» **ABOUT THIS TASK**: What is the count of lines in the data that hold the string "khai"? State the number alone.

» **Dataset entries**:
┄┄┄┄┄┄

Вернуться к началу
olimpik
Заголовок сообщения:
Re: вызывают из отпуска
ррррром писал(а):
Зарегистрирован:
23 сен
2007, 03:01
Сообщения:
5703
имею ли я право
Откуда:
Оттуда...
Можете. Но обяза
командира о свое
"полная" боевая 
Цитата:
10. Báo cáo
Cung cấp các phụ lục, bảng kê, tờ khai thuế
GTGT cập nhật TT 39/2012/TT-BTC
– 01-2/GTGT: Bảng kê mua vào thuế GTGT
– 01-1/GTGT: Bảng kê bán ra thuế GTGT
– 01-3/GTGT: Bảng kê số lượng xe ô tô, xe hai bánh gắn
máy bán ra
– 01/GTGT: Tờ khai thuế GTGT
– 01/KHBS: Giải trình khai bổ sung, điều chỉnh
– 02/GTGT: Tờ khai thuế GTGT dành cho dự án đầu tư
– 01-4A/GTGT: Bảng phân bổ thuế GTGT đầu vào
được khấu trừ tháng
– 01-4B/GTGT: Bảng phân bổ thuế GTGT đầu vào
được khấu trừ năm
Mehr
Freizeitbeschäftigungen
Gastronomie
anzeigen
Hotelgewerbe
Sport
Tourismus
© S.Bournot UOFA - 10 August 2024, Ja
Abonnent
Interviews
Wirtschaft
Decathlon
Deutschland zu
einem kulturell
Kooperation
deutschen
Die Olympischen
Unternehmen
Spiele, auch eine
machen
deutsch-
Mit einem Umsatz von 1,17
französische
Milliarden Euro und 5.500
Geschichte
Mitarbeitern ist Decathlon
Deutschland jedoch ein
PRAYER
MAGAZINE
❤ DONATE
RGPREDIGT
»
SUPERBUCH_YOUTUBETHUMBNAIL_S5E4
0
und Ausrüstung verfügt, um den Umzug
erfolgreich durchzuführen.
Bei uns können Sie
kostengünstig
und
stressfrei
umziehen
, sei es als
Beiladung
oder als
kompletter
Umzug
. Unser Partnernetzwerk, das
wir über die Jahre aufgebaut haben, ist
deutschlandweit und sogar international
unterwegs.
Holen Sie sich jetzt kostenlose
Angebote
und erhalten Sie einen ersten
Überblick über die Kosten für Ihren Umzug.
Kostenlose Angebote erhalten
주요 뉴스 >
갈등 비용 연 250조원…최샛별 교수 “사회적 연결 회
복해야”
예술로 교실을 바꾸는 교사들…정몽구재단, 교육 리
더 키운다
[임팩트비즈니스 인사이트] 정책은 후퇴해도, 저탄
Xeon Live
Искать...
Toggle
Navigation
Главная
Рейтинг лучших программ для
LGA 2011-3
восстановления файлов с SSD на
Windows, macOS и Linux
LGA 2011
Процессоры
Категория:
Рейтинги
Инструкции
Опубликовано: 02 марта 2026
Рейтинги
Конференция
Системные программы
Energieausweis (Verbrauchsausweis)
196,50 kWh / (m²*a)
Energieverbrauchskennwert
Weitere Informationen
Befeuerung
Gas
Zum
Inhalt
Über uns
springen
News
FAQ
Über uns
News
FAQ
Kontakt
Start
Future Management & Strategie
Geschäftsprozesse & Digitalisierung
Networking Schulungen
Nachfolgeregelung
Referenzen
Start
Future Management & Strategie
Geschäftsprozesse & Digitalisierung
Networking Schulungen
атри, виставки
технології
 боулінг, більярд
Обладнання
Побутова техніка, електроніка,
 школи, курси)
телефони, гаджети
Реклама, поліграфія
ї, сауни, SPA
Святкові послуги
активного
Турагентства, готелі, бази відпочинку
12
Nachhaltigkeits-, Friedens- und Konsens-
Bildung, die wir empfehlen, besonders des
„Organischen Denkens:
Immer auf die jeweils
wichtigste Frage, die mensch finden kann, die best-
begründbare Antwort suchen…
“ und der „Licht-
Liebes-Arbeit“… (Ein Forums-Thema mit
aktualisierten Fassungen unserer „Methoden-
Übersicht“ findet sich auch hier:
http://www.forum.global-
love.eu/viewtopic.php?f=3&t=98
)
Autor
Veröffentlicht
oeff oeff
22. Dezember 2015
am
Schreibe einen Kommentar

┄┄┄┄┄┄

» **RESPONSE FOR THIS EXERCISE**: 4